Final Considerations
The production of voice and speech is a complex process that requires interaction with auditory perception. Sensorimotor adaptation provides another avenue to consider in understanding and treating individuals with voice disorders: assessing and manipulating a person’s capabilities relative to vocal motor control. Comprehending key and current aspects linked to speech perception and its disorders opens the door to a broader view on understanding the process of human voice production. It is beneficial for a voice researcher and clinician to advance knowledge of the neurobiological mechanisms that support speech and voice perception and how production is shaped by sensory experience (i.e., auditory and somatosensory). This understanding can lead to novel ways to assess and treat a person who has a voice disorder. Therefore, understanding voice production requires an integrated approach [5], where physiology, acoustics, biomechanics, and neurological processes must be considered holistically and not in isolation. Part of an integrated approach involves determining how voice self-perception and production are related.

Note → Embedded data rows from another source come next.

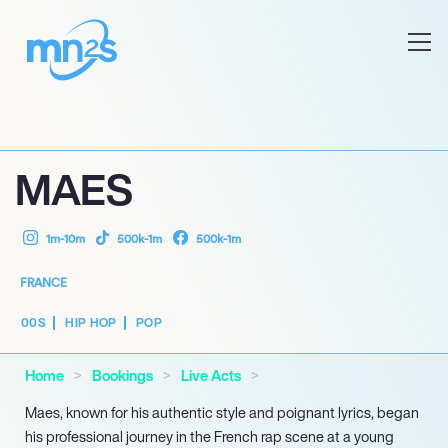
MAES
1m-10m
500k-1m
500k-1m
FRANCE
00S
HIP HOP
POP
Home
Bookings
Live Acts
Maes, known for his authentic style and poignant lyrics, began
his professional journey in the French rap scene at a young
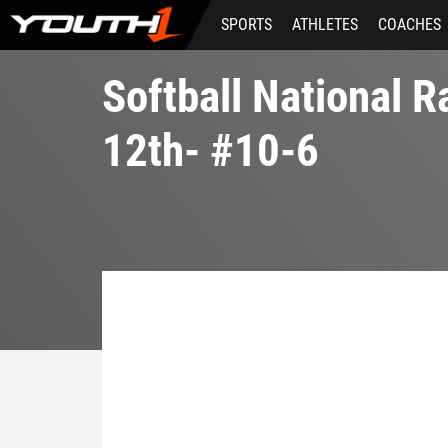
Skip
SPORTS
ATHLETES
COACHES
to
main
content
Softball National 
12th- #10-6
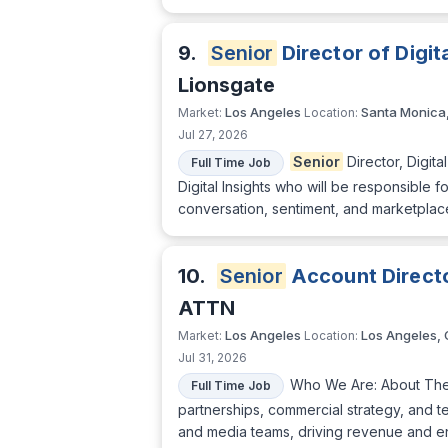
9.
Senior
Director of Digita
Lionsgate
Los Angeles
Santa Monica
Market:
Location:
Jul 27, 2026
Senior
Director, Digita
Full Time Job
Digital Insights who will be responsible f
conversation, sentiment, and marketplace
10.
Senior
Account Direct
ATTN
Los Angeles
Los Angeles,
Market:
Location:
Jul 31, 2026
Who We Are: About The
Full Time Job
partnerships, commercial strategy, and te
and media teams, driving revenue and en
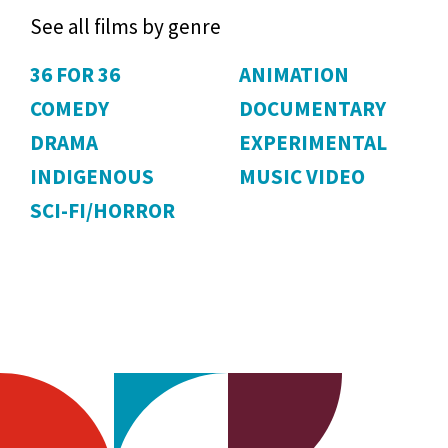
See all films by genre
36 FOR 36
ANIMATION
COMEDY
DOCUMENTARY
DRAMA
EXPERIMENTAL
INDIGENOUS
MUSIC VIDEO
SCI-FI/HORROR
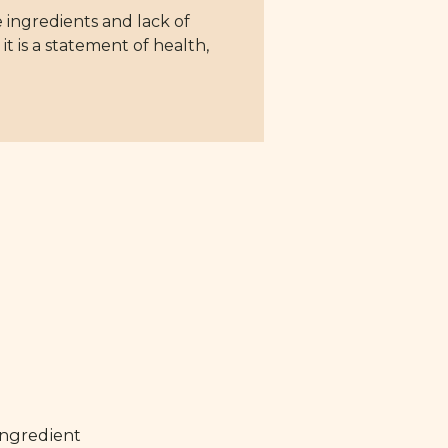
 ingredients and lack of
it is a statement of health,
ingredient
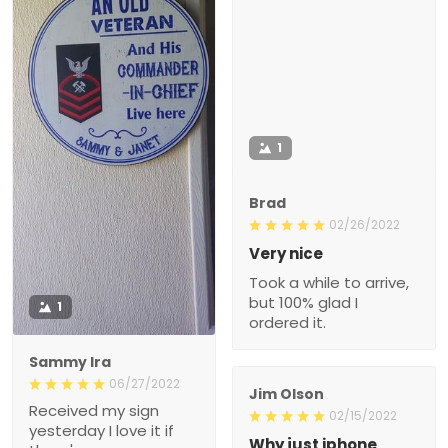
1
Brad
02/26/2022
Very nice
Took a while to arrive,
but 100% glad I
1
ordered it.
Sammy Ira
06/27/2022
Jim Olson
Received my sign
02/15/2022
yesterday I love it if
Why just iphone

Emerging work establishing that auditory-vocal impairment is often present in those with functional dysphonia is an important step that may eventually influence the diagnostic and therapeutic voice practice [32,40]. An impairment in auditory perception could impact feedforward processes of voicing and subsequently impact the recovery process after acute dysphonia. Incorporating auditory-vocal integration assessment through sensorimotor adaptation paradigm testing could eventually prove to be an important addition to voice evaluation protocols. Further, suppose areas of improvement within a person’s auditory-vocal integration can be identified. In that case, voice therapy efficacy and efficiency could be increased, leading to improved quality of life and possibly reduced health-related costs. Moreover, DIVA models suggest that motor output changes may become more long-term by persisting on the integration of auditory feedback within voice therapy. One of the challenges for the future is to take advantage of such information and consider how auditory and somatosensory feedback modifications in subjects with auditory-vocal impairments can be assessed and manipulated. These models can provide important information about the complex and multifactorial nature of the voice production process, which clearly is linked to a person’s auditory and somatosensory voice perception.
There are still many challenges about the relationship between voice and auditory feedback. An alteration in the integration between auditory feedback and voice production appears to be a potentially important issue for some people who have a voice disorder. However, the best ways to identify and characterize how a person’s auditory-vocal integration is impaired have not been developed to a point where application within a clinical setting can be applied. Similarly, the best approaches to modify and improve a person’s auditory-vocal integration capabilities remain to be developed.